**Recorded data:**
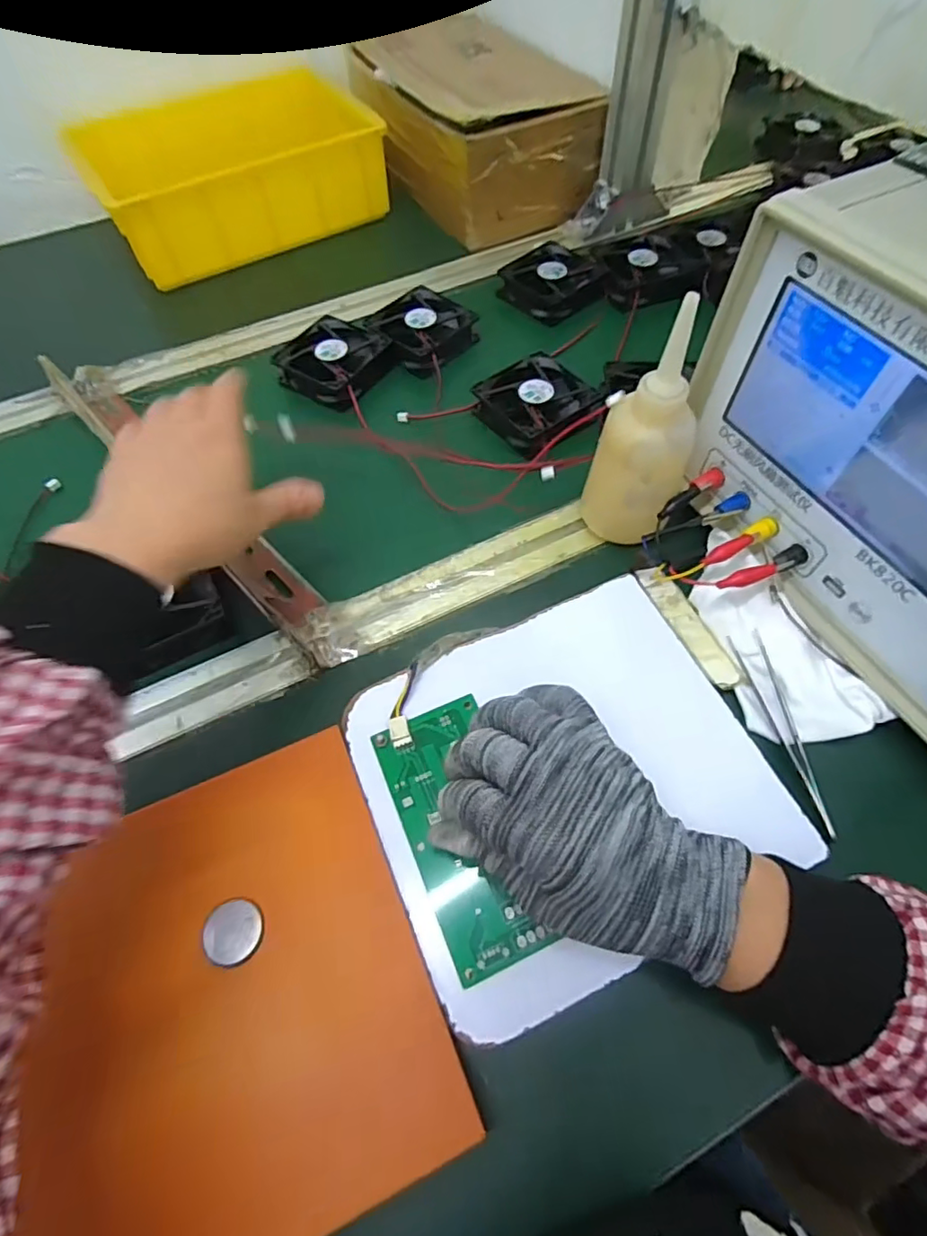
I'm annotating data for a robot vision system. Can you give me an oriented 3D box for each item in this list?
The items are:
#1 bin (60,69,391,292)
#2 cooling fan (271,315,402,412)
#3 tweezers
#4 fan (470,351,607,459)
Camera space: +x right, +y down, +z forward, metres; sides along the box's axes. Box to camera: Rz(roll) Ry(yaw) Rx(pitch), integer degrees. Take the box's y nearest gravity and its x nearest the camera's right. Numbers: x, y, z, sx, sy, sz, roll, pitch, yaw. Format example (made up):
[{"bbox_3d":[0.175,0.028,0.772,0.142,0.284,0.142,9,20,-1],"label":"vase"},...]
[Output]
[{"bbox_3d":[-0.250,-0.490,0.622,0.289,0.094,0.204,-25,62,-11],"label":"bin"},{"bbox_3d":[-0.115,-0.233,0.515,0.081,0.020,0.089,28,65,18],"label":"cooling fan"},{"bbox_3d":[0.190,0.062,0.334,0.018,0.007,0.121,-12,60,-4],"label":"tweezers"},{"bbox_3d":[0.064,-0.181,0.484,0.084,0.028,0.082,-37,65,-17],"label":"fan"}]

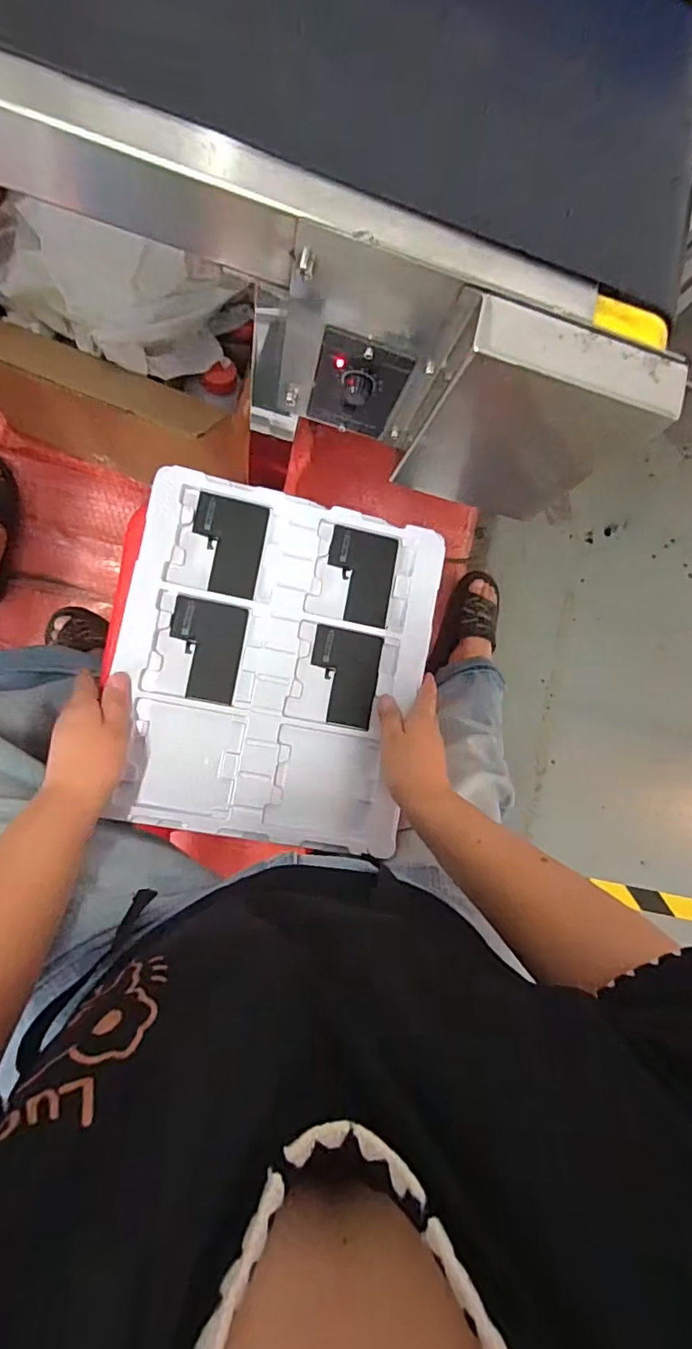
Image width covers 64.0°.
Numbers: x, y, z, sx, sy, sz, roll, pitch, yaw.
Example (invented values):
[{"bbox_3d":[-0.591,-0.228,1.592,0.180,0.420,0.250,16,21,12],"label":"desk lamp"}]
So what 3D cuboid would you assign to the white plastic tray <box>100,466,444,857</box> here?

**The task:**
Return each full line of the entries that contains the word "roll".

**Completed task:**
Camera space: +x right, +y down, +z forward, metres; sides along the box's axes. Box to camera: Rz(roll) Ry(yaw) Rx(pitch), integer degrees. Take the box's y nearest gravity and its x nearest the camera's right. Numbers: x, y, z, sx, sy, sz, roll, pitch, yaw. Format example (made up):
Numbers: x, y, z, sx, sy, sz, roll, pitch, yaw.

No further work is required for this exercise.